■ **Request**: Look below for lines that hold the string "plus" and copy each one.

■ **Information provided**:
---*---

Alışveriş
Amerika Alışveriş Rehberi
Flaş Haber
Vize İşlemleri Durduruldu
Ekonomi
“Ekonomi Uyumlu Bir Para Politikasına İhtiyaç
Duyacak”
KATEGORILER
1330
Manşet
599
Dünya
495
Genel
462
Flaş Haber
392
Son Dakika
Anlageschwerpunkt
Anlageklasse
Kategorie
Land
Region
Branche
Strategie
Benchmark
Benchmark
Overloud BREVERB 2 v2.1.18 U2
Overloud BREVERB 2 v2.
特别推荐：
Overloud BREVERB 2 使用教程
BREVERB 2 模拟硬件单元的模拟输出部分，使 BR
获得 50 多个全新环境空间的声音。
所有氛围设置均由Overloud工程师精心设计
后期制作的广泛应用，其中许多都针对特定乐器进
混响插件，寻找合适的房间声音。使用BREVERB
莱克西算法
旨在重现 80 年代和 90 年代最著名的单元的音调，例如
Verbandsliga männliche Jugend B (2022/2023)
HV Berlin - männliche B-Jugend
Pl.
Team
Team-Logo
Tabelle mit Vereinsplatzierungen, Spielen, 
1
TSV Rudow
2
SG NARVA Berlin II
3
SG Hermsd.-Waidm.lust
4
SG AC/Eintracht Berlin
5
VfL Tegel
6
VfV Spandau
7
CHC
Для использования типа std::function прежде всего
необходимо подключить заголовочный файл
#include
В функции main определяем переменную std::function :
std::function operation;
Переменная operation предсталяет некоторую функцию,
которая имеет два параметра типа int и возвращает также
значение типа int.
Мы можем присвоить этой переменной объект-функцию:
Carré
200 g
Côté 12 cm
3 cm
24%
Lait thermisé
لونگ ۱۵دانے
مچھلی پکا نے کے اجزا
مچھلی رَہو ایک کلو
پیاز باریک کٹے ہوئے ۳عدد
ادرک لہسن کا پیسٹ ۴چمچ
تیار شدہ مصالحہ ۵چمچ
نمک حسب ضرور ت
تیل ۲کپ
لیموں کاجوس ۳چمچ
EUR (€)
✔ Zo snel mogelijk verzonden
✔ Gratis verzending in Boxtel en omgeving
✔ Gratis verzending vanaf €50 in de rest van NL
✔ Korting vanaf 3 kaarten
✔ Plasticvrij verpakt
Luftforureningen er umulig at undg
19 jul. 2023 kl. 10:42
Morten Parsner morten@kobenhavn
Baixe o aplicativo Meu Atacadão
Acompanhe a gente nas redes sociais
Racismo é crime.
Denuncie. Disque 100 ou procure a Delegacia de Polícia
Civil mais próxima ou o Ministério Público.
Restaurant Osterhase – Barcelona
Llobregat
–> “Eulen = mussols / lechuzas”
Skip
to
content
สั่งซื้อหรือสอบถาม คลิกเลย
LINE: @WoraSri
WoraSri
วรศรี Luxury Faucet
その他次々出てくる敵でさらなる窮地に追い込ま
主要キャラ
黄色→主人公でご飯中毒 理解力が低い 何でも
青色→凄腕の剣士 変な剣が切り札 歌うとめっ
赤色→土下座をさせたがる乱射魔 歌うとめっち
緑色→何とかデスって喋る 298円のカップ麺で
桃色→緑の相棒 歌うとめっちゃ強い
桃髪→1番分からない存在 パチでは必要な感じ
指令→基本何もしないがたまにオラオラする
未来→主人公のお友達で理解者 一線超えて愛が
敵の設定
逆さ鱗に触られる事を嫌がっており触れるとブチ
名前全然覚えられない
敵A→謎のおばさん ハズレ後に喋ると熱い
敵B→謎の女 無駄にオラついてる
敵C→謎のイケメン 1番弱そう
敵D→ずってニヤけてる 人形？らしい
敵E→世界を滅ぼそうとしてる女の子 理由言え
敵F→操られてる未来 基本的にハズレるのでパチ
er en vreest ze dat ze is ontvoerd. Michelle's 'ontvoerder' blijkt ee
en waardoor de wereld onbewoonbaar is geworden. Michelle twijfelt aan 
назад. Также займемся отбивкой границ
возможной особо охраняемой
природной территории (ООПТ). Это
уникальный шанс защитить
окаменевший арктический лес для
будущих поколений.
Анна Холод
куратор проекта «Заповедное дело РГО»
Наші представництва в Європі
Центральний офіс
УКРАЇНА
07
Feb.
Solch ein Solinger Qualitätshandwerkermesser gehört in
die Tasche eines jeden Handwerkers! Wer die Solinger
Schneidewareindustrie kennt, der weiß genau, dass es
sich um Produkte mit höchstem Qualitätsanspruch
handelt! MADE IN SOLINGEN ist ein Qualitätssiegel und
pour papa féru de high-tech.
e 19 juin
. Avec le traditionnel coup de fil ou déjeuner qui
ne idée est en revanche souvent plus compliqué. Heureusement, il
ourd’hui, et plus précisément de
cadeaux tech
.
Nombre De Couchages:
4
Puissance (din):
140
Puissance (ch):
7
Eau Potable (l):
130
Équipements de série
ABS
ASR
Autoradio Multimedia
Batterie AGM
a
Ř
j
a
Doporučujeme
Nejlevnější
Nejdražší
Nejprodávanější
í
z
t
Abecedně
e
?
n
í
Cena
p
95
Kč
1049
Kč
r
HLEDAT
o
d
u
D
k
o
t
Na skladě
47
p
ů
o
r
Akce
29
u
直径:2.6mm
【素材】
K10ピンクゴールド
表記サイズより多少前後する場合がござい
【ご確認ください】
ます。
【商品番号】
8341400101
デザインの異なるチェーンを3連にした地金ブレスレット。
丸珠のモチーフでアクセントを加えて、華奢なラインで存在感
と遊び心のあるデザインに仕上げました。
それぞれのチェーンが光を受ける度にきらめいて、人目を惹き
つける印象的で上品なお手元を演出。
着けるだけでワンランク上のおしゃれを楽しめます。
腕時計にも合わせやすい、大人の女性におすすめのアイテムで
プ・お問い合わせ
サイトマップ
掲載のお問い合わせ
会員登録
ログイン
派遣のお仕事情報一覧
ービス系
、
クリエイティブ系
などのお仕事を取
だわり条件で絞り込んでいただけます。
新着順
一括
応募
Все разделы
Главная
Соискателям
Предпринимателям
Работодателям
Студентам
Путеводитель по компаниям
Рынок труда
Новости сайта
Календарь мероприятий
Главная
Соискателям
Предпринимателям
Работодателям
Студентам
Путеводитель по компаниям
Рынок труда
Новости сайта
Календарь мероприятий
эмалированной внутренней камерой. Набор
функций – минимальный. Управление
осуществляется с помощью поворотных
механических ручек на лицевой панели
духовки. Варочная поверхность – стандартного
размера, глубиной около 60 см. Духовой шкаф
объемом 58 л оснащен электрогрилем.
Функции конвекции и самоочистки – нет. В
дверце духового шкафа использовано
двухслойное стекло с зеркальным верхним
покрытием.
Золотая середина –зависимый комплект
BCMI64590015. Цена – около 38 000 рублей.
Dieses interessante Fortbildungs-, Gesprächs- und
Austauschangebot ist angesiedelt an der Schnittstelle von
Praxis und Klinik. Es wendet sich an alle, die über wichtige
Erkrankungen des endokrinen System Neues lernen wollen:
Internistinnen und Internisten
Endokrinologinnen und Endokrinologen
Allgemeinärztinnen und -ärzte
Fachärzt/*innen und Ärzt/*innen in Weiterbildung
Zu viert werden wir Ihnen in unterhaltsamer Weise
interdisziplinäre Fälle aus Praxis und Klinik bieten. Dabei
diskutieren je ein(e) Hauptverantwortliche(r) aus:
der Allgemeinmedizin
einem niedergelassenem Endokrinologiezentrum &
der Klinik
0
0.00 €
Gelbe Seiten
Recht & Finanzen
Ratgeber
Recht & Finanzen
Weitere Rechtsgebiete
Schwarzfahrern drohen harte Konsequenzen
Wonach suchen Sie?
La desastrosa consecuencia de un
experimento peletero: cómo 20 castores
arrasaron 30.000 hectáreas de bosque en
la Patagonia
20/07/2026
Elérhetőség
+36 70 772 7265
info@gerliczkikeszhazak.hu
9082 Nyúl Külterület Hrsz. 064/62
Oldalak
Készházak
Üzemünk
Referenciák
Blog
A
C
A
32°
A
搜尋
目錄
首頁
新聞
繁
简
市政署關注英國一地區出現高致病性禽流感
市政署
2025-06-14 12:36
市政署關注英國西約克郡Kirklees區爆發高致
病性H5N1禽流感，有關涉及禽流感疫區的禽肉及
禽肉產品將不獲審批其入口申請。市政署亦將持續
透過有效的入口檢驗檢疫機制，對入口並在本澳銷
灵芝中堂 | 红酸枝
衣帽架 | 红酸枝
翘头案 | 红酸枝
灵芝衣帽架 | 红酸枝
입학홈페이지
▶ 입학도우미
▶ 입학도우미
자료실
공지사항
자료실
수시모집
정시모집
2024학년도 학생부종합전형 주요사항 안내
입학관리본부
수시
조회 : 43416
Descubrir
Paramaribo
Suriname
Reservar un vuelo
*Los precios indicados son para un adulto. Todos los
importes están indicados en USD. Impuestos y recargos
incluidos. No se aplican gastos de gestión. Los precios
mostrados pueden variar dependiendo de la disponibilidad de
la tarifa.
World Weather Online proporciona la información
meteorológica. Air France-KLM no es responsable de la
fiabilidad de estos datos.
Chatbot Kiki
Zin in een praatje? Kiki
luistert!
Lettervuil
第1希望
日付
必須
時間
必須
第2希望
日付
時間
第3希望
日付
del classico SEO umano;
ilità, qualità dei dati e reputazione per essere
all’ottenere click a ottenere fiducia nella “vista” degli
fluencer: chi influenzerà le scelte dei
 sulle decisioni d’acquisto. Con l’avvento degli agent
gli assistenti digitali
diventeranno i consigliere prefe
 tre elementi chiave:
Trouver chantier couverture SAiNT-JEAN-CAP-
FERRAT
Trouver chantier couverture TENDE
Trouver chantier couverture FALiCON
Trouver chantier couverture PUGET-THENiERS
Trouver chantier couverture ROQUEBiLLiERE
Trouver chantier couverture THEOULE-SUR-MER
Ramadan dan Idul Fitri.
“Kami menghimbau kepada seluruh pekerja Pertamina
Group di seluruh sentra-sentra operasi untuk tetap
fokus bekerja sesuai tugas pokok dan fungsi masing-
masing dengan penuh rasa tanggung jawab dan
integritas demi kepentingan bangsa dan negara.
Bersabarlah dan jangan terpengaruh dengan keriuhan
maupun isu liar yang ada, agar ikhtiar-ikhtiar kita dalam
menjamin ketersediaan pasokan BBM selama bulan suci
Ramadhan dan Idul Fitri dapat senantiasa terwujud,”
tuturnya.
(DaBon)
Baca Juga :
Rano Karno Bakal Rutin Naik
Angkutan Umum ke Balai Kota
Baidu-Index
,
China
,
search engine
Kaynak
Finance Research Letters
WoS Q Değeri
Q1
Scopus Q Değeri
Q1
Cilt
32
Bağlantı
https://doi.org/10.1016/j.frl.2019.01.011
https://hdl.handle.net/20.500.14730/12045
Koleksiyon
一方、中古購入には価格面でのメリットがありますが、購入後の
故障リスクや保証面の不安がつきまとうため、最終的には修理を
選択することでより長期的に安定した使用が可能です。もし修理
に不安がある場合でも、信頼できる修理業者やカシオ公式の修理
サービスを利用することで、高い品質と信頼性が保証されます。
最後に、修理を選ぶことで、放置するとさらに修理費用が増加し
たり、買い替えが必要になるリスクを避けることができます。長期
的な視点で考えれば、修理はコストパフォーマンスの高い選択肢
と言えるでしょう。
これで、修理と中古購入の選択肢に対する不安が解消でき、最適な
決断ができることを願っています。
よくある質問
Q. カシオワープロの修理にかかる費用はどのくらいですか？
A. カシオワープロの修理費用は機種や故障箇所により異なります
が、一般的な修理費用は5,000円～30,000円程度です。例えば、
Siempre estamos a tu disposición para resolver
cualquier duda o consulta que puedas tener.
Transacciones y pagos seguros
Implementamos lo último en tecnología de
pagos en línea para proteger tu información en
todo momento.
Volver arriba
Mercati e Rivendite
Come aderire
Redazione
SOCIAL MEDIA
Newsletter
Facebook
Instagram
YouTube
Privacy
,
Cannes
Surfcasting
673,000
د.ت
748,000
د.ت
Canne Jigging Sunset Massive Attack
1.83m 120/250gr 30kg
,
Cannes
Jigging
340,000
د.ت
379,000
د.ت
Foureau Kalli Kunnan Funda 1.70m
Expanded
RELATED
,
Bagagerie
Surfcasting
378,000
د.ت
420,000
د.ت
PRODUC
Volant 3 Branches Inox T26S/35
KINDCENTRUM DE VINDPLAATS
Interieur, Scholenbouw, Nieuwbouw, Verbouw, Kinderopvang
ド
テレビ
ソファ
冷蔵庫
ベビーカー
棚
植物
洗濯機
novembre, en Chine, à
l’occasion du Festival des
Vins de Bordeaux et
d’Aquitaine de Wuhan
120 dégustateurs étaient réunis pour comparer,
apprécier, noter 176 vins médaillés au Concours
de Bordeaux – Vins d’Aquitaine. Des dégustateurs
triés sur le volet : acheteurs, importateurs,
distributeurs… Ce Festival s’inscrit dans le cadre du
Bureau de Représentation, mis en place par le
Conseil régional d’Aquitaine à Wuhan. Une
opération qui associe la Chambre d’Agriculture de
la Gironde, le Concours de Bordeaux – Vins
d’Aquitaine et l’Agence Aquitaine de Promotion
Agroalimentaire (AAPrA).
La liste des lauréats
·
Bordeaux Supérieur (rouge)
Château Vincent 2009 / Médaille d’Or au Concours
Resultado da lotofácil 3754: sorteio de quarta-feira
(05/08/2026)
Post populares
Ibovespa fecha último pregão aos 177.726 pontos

---*---

■ **Expected output**:
ne idée est en revanche souvent plus compliqué. Heureusement, il
ourd’hui, et plus précisément de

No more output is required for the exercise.